━━━━━ RECORDS SHOWN

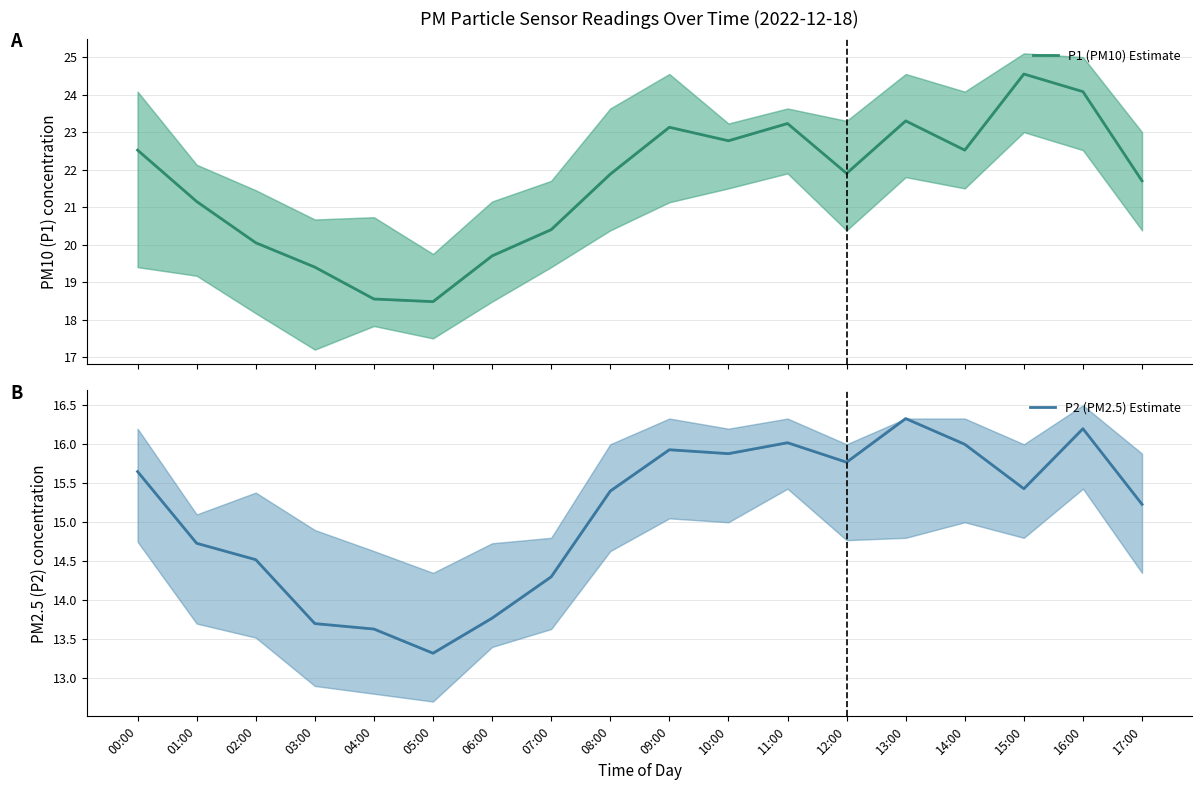

How many interior local peaks does the P1 (PM10) Estimate series have?

4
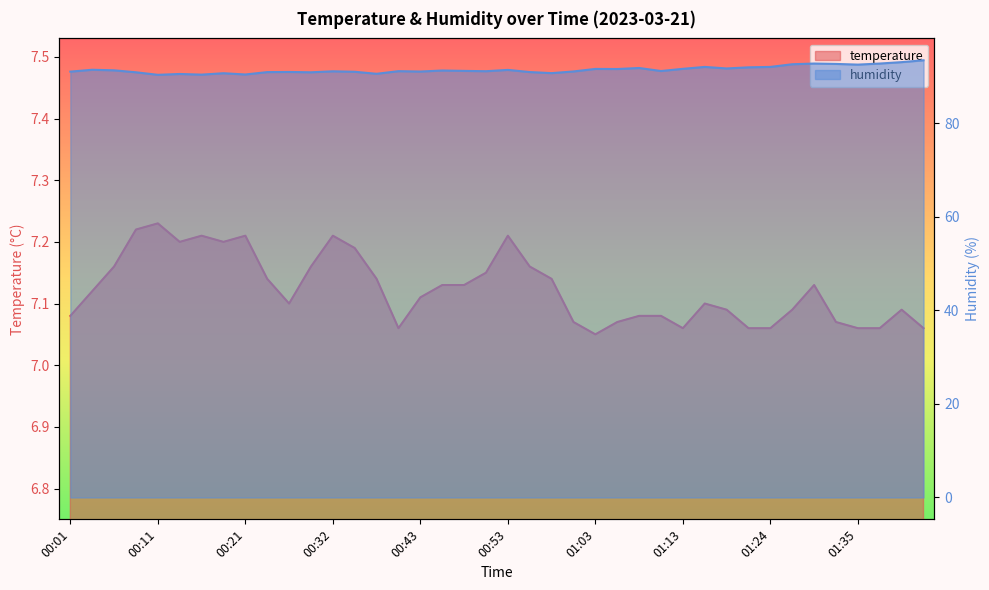

Which series has the largest total across all categories?

humidity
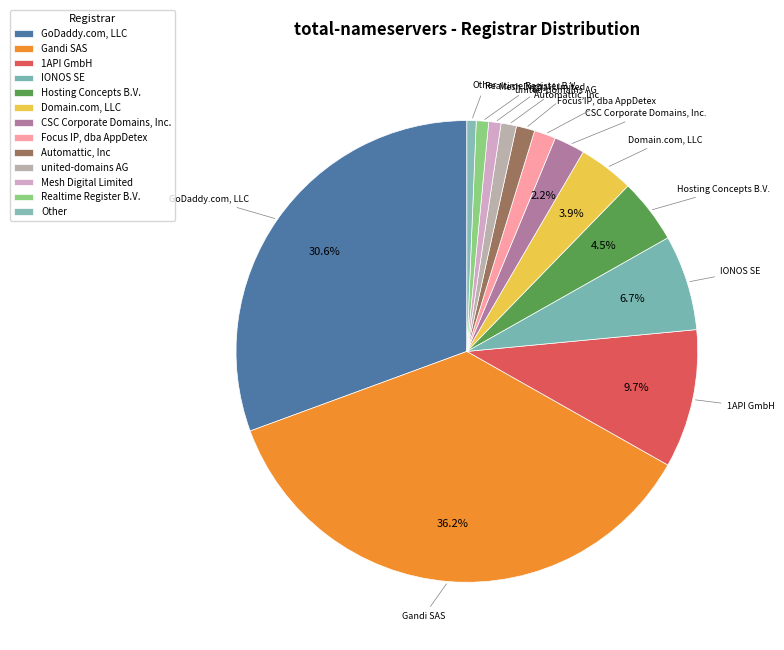

To the nearest percent, what portion does 1API GmbH represent?

10%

━━━━━━━━━━

◆ WORK REQUEST:
Replace every "series" with "dataset" throughout the material above, leaving all other text unchanged. Omit the pictures from your answer.

◆ PROBLEM SOLUTION:
How many interior local peaks does the P1 (PM10) Estimate dataset have?

4

Which dataset has the largest total across all categories?

humidity

To the nearest percent, what portion does 1API GmbH represent?

10%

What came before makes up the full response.